● Stated task: Print the data below line for line, leaving every character unchanged.

(A run of records)
....................

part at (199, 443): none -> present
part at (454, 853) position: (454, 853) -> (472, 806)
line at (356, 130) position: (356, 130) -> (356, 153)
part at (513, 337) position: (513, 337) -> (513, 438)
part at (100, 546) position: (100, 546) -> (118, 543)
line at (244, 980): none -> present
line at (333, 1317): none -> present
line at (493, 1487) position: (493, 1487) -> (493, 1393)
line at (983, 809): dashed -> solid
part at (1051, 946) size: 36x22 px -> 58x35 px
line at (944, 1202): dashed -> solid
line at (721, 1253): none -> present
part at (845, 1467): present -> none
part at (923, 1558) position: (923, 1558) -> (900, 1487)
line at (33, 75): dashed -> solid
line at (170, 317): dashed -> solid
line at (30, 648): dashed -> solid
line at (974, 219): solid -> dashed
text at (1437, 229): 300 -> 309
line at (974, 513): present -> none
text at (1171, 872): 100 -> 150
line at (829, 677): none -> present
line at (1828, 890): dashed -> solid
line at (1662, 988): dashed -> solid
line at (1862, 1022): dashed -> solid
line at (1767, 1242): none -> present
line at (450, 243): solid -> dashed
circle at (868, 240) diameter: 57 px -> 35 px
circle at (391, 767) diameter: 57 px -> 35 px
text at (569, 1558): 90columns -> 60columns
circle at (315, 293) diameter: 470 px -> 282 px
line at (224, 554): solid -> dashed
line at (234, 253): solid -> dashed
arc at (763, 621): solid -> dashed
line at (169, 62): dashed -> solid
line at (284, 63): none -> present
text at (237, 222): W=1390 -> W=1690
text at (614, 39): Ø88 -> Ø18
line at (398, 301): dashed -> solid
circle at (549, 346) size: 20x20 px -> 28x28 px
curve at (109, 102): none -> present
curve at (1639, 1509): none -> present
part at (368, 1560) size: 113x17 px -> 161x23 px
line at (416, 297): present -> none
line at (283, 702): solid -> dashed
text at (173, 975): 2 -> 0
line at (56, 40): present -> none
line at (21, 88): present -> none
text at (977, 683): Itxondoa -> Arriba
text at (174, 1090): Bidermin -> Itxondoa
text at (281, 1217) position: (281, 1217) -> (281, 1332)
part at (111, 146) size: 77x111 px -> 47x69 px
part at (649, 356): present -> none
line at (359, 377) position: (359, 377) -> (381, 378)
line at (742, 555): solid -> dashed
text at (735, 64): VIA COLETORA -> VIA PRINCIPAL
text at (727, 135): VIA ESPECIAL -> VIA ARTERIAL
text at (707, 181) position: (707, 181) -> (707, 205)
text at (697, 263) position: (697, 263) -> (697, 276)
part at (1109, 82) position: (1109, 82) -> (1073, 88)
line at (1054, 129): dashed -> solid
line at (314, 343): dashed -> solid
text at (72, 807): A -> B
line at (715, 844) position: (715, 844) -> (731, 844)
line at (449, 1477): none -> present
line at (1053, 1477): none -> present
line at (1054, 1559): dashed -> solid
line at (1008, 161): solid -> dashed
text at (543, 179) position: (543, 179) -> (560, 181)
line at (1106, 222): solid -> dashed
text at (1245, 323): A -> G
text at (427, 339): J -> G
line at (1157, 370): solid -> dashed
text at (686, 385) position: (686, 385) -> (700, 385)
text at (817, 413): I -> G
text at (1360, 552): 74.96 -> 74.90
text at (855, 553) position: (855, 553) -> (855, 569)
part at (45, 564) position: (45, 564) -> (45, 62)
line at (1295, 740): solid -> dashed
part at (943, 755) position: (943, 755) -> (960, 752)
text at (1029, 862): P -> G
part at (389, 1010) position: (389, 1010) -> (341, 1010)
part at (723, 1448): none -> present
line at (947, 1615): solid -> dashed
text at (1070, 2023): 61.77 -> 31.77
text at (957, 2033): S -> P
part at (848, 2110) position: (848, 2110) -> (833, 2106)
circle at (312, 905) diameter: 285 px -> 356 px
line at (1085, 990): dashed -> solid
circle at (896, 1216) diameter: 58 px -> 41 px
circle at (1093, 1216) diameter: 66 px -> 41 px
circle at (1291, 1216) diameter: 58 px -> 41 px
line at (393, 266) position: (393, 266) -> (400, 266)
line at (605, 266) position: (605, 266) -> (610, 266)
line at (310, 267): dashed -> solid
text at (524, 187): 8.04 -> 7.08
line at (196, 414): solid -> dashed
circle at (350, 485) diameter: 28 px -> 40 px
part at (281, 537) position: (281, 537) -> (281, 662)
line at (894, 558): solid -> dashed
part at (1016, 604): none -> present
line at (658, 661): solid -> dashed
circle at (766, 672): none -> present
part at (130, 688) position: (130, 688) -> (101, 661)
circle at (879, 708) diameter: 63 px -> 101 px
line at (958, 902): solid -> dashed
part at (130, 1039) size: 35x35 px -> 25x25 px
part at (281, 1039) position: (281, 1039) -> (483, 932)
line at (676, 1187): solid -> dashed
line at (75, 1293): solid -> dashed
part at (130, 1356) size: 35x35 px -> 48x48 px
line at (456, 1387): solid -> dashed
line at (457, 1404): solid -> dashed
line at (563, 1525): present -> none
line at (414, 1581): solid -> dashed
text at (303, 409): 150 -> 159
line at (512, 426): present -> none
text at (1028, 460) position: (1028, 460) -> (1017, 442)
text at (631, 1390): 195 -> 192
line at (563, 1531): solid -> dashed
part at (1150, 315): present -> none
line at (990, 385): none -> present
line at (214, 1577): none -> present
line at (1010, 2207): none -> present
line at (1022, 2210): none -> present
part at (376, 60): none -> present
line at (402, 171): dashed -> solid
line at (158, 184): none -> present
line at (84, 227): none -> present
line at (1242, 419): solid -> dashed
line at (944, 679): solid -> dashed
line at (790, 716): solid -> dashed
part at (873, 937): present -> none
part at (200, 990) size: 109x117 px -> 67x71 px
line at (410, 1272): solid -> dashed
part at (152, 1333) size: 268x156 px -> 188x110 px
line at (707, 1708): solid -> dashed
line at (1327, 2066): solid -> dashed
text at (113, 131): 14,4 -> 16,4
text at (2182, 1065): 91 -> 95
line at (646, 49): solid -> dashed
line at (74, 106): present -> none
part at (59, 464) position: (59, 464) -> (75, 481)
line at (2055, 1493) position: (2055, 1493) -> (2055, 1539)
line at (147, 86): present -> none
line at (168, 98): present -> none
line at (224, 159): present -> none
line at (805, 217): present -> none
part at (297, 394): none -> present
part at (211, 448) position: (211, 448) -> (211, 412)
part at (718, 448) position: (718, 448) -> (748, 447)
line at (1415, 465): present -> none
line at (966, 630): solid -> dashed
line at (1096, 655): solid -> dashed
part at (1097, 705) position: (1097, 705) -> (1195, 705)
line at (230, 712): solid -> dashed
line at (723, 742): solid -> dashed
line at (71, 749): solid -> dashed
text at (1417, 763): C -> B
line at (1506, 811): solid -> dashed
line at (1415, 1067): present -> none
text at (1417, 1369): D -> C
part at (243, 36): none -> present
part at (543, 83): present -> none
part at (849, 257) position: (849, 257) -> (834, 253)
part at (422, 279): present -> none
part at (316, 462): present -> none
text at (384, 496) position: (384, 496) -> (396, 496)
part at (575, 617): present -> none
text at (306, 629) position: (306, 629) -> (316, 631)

....................

● Task response:
part at (199, 443): none -> present
part at (454, 853) position: (454, 853) -> (472, 806)
line at (356, 130) position: (356, 130) -> (356, 153)
part at (513, 337) position: (513, 337) -> (513, 438)
part at (100, 546) position: (100, 546) -> (118, 543)
line at (244, 980): none -> present
line at (333, 1317): none -> present
line at (493, 1487) position: (493, 1487) -> (493, 1393)
line at (983, 809): dashed -> solid
part at (1051, 946) size: 36x22 px -> 58x35 px
line at (944, 1202): dashed -> solid
line at (721, 1253): none -> present
part at (845, 1467): present -> none
part at (923, 1558) position: (923, 1558) -> (900, 1487)
line at (33, 75): dashed -> solid
line at (170, 317): dashed -> solid
line at (30, 648): dashed -> solid
line at (974, 219): solid -> dashed
text at (1437, 229): 300 -> 309
line at (974, 513): present -> none
text at (1171, 872): 100 -> 150
line at (829, 677): none -> present
line at (1828, 890): dashed -> solid
line at (1662, 988): dashed -> solid
line at (1862, 1022): dashed -> solid
line at (1767, 1242): none -> present
line at (450, 243): solid -> dashed
circle at (868, 240) diameter: 57 px -> 35 px
circle at (391, 767) diameter: 57 px -> 35 px
text at (569, 1558): 90columns -> 60columns
circle at (315, 293) diameter: 470 px -> 282 px
line at (224, 554): solid -> dashed
line at (234, 253): solid -> dashed
arc at (763, 621): solid -> dashed
line at (169, 62): dashed -> solid
line at (284, 63): none -> present
text at (237, 222): W=1390 -> W=1690
text at (614, 39): Ø88 -> Ø18
line at (398, 301): dashed -> solid
circle at (549, 346) size: 20x20 px -> 28x28 px
curve at (109, 102): none -> present
curve at (1639, 1509): none -> present
part at (368, 1560) size: 113x17 px -> 161x23 px
line at (416, 297): present -> none
line at (283, 702): solid -> dashed
text at (173, 975): 2 -> 0
line at (56, 40): present -> none
line at (21, 88): present -> none
text at (977, 683): Itxondoa -> Arriba
text at (174, 1090): Bidermin -> Itxondoa
text at (281, 1217) position: (281, 1217) -> (281, 1332)
part at (111, 146) size: 77x111 px -> 47x69 px
part at (649, 356): present -> none
line at (359, 377) position: (359, 377) -> (381, 378)
line at (742, 555): solid -> dashed
text at (735, 64): VIA COLETORA -> VIA PRINCIPAL
text at (727, 135): VIA ESPECIAL -> VIA ARTERIAL
text at (707, 181) position: (707, 181) -> (707, 205)
text at (697, 263) position: (697, 263) -> (697, 276)
part at (1109, 82) position: (1109, 82) -> (1073, 88)
line at (1054, 129): dashed -> solid
line at (314, 343): dashed -> solid
text at (72, 807): A -> B
line at (715, 844) position: (715, 844) -> (731, 844)
line at (449, 1477): none -> present
line at (1053, 1477): none -> present
line at (1054, 1559): dashed -> solid
line at (1008, 161): solid -> dashed
text at (543, 179) position: (543, 179) -> (560, 181)
line at (1106, 222): solid -> dashed
text at (1245, 323): A -> G
text at (427, 339): J -> G
line at (1157, 370): solid -> dashed
text at (686, 385) position: (686, 385) -> (700, 385)
text at (817, 413): I -> G
text at (1360, 552): 74.96 -> 74.90
text at (855, 553) position: (855, 553) -> (855, 569)
part at (45, 564) position: (45, 564) -> (45, 62)
line at (1295, 740): solid -> dashed
part at (943, 755) position: (943, 755) -> (960, 752)
text at (1029, 862): P -> G
part at (389, 1010) position: (389, 1010) -> (341, 1010)
part at (723, 1448): none -> present
line at (947, 1615): solid -> dashed
text at (1070, 2023): 61.77 -> 31.77
text at (957, 2033): S -> P
part at (848, 2110) position: (848, 2110) -> (833, 2106)
circle at (312, 905) diameter: 285 px -> 356 px
line at (1085, 990): dashed -> solid
circle at (896, 1216) diameter: 58 px -> 41 px
circle at (1093, 1216) diameter: 66 px -> 41 px
circle at (1291, 1216) diameter: 58 px -> 41 px
line at (393, 266) position: (393, 266) -> (400, 266)
line at (605, 266) position: (605, 266) -> (610, 266)
line at (310, 267): dashed -> solid
text at (524, 187): 8.04 -> 7.08
line at (196, 414): solid -> dashed
circle at (350, 485) diameter: 28 px -> 40 px
part at (281, 537) position: (281, 537) -> (281, 662)
line at (894, 558): solid -> dashed
part at (1016, 604): none -> present
line at (658, 661): solid -> dashed
circle at (766, 672): none -> present
part at (130, 688) position: (130, 688) -> (101, 661)
circle at (879, 708) diameter: 63 px -> 101 px
line at (958, 902): solid -> dashed
part at (130, 1039) size: 35x35 px -> 25x25 px
part at (281, 1039) position: (281, 1039) -> (483, 932)
line at (676, 1187): solid -> dashed
line at (75, 1293): solid -> dashed
part at (130, 1356) size: 35x35 px -> 48x48 px
line at (456, 1387): solid -> dashed
line at (457, 1404): solid -> dashed
line at (563, 1525): present -> none
line at (414, 1581): solid -> dashed
text at (303, 409): 150 -> 159
line at (512, 426): present -> none
text at (1028, 460) position: (1028, 460) -> (1017, 442)
text at (631, 1390): 195 -> 192
line at (563, 1531): solid -> dashed
part at (1150, 315): present -> none
line at (990, 385): none -> present
line at (214, 1577): none -> present
line at (1010, 2207): none -> present
line at (1022, 2210): none -> present
part at (376, 60): none -> present
line at (402, 171): dashed -> solid
line at (158, 184): none -> present
line at (84, 227): none -> present
line at (1242, 419): solid -> dashed
line at (944, 679): solid -> dashed
line at (790, 716): solid -> dashed
part at (873, 937): present -> none
part at (200, 990) size: 109x117 px -> 67x71 px
line at (410, 1272): solid -> dashed
part at (152, 1333) size: 268x156 px -> 188x110 px
line at (707, 1708): solid -> dashed
line at (1327, 2066): solid -> dashed
text at (113, 131): 14,4 -> 16,4
text at (2182, 1065): 91 -> 95
line at (646, 49): solid -> dashed
line at (74, 106): present -> none
part at (59, 464) position: (59, 464) -> (75, 481)
line at (2055, 1493) position: (2055, 1493) -> (2055, 1539)
line at (147, 86): present -> none
line at (168, 98): present -> none
line at (224, 159): present -> none
line at (805, 217): present -> none
part at (297, 394): none -> present
part at (211, 448) position: (211, 448) -> (211, 412)
part at (718, 448) position: (718, 448) -> (748, 447)
line at (1415, 465): present -> none
line at (966, 630): solid -> dashed
line at (1096, 655): solid -> dashed
part at (1097, 705) position: (1097, 705) -> (1195, 705)
line at (230, 712): solid -> dashed
line at (723, 742): solid -> dashed
line at (71, 749): solid -> dashed
text at (1417, 763): C -> B
line at (1506, 811): solid -> dashed
line at (1415, 1067): present -> none
text at (1417, 1369): D -> C
part at (243, 36): none -> present
part at (543, 83): present -> none
part at (849, 257) position: (849, 257) -> (834, 253)
part at (422, 279): present -> none
part at (316, 462): present -> none
text at (384, 496) position: (384, 496) -> (396, 496)
part at (575, 617): present -> none
text at (306, 629) position: (306, 629) -> (316, 631)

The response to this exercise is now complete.